💻 Usage¶

Inference usage¶

Prepare Data¶

Accelerated preparation (recommended, default)¶

This method uses precompiled C++ binary for accelerating the preprocessing step.

dorado basecaller --reference <ref_fasta> --min-qscore 0 --emit-moves rna004_130bps_sup@v5.0.0 <pod5_dir> \
| tee >(samtools sort -@ <threads> -O BAM -o <bam_path> - && samtools index -@ <threads> <bam_path>) \
| deeprm call prep -p <pod5_dir> -b - -o <prep_dir>

If Dorado fails due to “illegal memory access”, try adding --chunksize <chunk_size> option (e.g., chunk_size=12000).
If the precompiled binary does not work on your system, please refer to the advanced-installation page for detailed build instructions.
Adjust the -g (--filter-flag) parameter according to your needs. If using a genomic reference, you may want to use -g 260.

Sequential preparation¶

This method is slower than the accelerated preparation method, but is supported for cases such as:
- The POD5 files are already basecalled to BAM files with move tags.
- You want to run basecalling and preprocessing in separate machines.
Basecall the POD5 files to BAM files with move tags (skip if already done):
- If Dorado fails due to “illegal memory access”, try adding --chunksize <chunk_size> option (e.g., chunk_size=12000).

dorado basecaller --reference <reference_path> --min-qscore 0 --emit-moves rna004_130bps_sup@v5.0.0 <pod5_dir> > <raw_bam_path>"

Filter, sort, and index the BAM files:
- Adjust the -F parameter according to your needs. If using a genomic reference, you may want to use -F 260.

samtools view -@ <threads> -bh -F 276 -o <bam_path> <raw_bam_path>
samtools sort -@ <threads> -o <bam_path> <bam_path>
samtools index -@ <threads> <bam_path>

To preprocess the inference data (transcriptome), run the following command:

deeprm call prep -p <input_POD5_dir> -b <bam_path> -o <prep_dir>

This will create the npz files for inference.

Run Inference¶

The trained DeepRM model file is attached in the repository: weight/deeprm_weights.pt.
For inference, run the following command:
- Modify the ‘-s’ (batch size) parameter according to your GPU memory capacity (default: 1000).
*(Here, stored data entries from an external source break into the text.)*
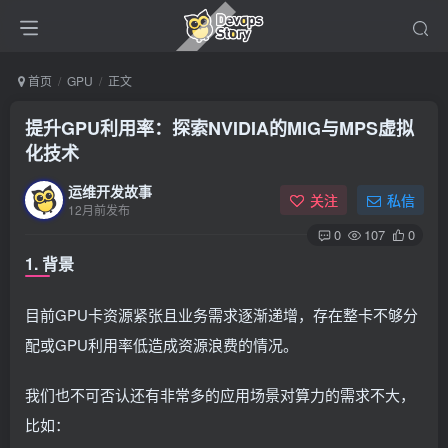
首页
GPU
正文
提升GPU利用率：探索NVIDIA的MIG与MPS虚拟
化技术
运维开发故事
关注
私信
12月前发布
0
107
0
1. 背景
目前GPU卡资源紧张且业务需求逐渐递增，存在整卡不够分
配或GPU利用率低造成资源浪费的情况。
我们也不可否认还有非常多的应用场景对算力的需求不大，
比如：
deeprm call run --model <model_file> --data <data_dir> --output <prediction_dir> --gpu_pool <gpu_pool>

This will create a directory with the result files.
Optionally, if you used a transcriptomic reference for alignment, you can convert the result to genomic coordinates by supplying a RefFlat/GenePred/RefGene file (--annot <annotation_file>).

Site-level BED file format¶

The output BED file follows the standard bedMethyl format. Please see https://genome.ucsc.edu/goldenpath/help/bedMethyl.html for description.
Please note that columns 14 to 18 are zero-filled for compatibility. These columns will be used for a planned future update.

Molecule-level BAM file format¶

The output BAM file contains modification information in MM and ML tags. Please see https://samtools.github.io/hts-specs/SAMtags.pdf for description.

Molecule-level NPZ file format (advanced usage)¶

The output NPZ file contains the following arrays:

read_id
label_id
pred: modification score (between 0 and 1)

Read ID specification:
- The UUID4 format read ID (128 bits) is converted to two 64-bit integers for NumPy compatibility.
- You can convert the two 64-bit integers back to UUID4 using the following Python code:
```
import numpy as np
import uuid
def int_to_uuid(high, low):
    return uuid.UUID(bytes=b"".join([high.tobytes(),low.tobytes()]))
```

Label ID specification:

Label ID contains the reference, position, and strand information.
You can decode the label ID using the following Python code:

import numpy as np
def decode_label_id(label_id, label_div = 10**9):
    strand = np.sign(label_id)
    label_id_abs = np.abs(label_id) - 1
    ref_id = label_id_abs // label_div
    pos = label_id_abs % label_div
    return ref_id, pos, strand

Reference ID is extracted from the input BAM file header.

Training usage¶

Prepare Data¶

You can skip this step if your POD5 files are already basecalled to BAM files with move tags.

dorado basecaller --min-qscore 0 --emit-moves rna004_130bps_sup@v5.0.0 <pod5_dir> > <bam_path>
samtools index -@ <threads> <bam_path>

To preprocess the training data (synthetic oligonucleotide), run the following command:

deeprm train prep --input <input_POD5_dir> --output <output_file>

This will create:
- Training dataset: /block
To compile the training dataset, run the following command:

deeprm train compile --input <input_POD5_dir> --output <output_file>

This will create:
- Training dataset: /block

Run Training¶

To train the model, run the following command:

deeprm train run --model deeprm_model --data <data_dir> --output <output_dir> --gpu_pool <gpu_pool>

This will create a directory with the trained model file.